En realidad, aquellas personas lo siguen por el pan material que el día anterior había mitigado su hambre, cuando Jesús había multiplicado los panes; no han comprendido que aquel pan, partido para tantos, para muchos, era la expresión del amor de Jesús mismo. Han dado más valor a aquel pan que a su donador. Ante esta ceguera espiritual, Jesús evidencia la necesidad de ir más allá del don, y descubrir, conocer al donador. Dios es el don, también el donador, es lo mismo. Y así de aquel pan, aquel gesto, la gente puede encontrar aquello que lo da, que es Dios. Invita a abrirse a una perspectiva que no es solamente aquella de las preocupaciones cotidianas del comer, del vestir, del éxito, de la carrera. Jesús habla de otro alimento, habla de un alimento que no es perecedero y que está bien buscar y acoger. Él exhorta: "Trabajen, no por el alimento perecedero, sino por el que permanece hasta la Vida eterna, el que les dará el Hijo del hombre" (v. 27). Es decir, trabajen, busquen la salvación, el encuentro con Dios.

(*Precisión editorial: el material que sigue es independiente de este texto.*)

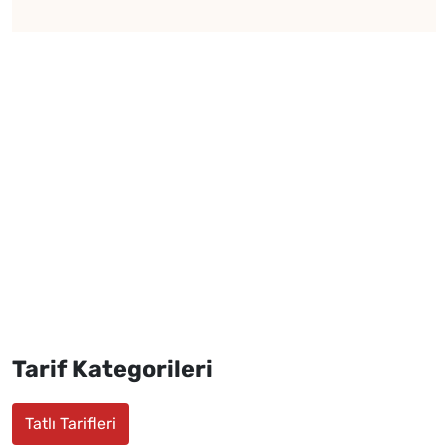
Tarif Kategorileri
Tatlı Tarifleri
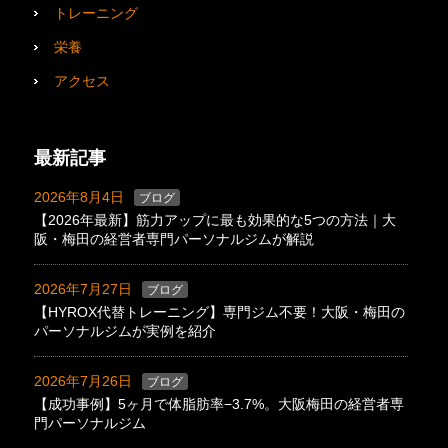
トレーニング
栄養
アクセス
最新記事
2026年8月4日
ブログ
【2026年最新】筋力アップに最も効果的な5つの方法｜大
阪・梅田の経営者専門パーソナルジムが解説
2026年7月27日
ブログ
【HYROX代替トレーニング】専門ジム不要！大阪・梅田の
パーソナルジムが実例を紹介
2026年7月26日
ブログ
【成功事例】5ヶ月で体脂肪率−3.7%。大阪梅田の経営者専
門パーソナルジム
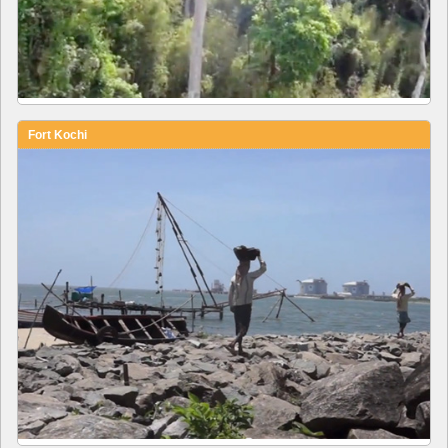
Fort Kochi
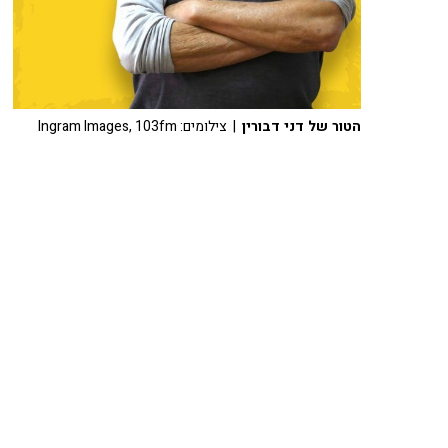
הטור של דני דבורין
| צילומים: Ingram Images, 103fm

Y con estas palabras nos quiere hacer entender que, además del hambre físico el hombre lleva en sí mismo otro hambre - todos nosotros llevamos este hambre - un hambre más importante, que no puede ser saciado son un alimento ordinario. Se trata del hambre de vida, el hambre de eternidad que sólo Él puede saciar, porque es "el pan de Vida" (v. 35). Jesús no elimina la preocupación y la búsqueda del alimento cotidiano, no. No elimina la preocupación de todo lo que puede hacer la vida más desarrollada. Pero Jesús nos recuerda que el verdadero significado de nuestro existir terreno está al final, en la eternidad, está en el encuentro con Él, que es don y donador, y nos recuerda también que la historia humana con sus sufrimientos y sus alegrías debe ser vista en un horizonte de eternidad, es decir, en aquel horizonte del encuentro definitivo con Él.
Y este encuentro ilumina todos los días de nuestra vida. Si nosotros pensamos en este encuentro, en este gran don, los pequeños done de la vida, incluso los sufrimientos, las preocupaciones serán iluminados por la esperanza de este encuentro. "Yo soy el pan de Vida. El que viene a mí jamás tendrá hambre; el que cree en mí jamás tendrá sed" (v. 35). Y esta es la referencia a la Eucaristía el don más grande que sacia el alma y el cuerpo. Encontrar y recibir en nosotros a Jesús, "pan de Vida", da significado y esperanza al camino a menudo tortuoso de la vida. Pero este "pan de Vida" nos es dado con una tarea, es decir, para que podamos, a su vez, saciar el hambre espiritual y material de los hermanos, anunciando el Evangelio por doquier. Con el testimonio de nuestra actitud fraterna y solidaria hacia el prójimo, hagamos presente a Cristo y su amor en medio de los hombres.
La Virgen Santa nos sostenga en la búsqueda y en la seguimiento de su Hijo Jesús, el "pan verdadero", el "pan vivo" que no se acaba y dura para la vida eterna.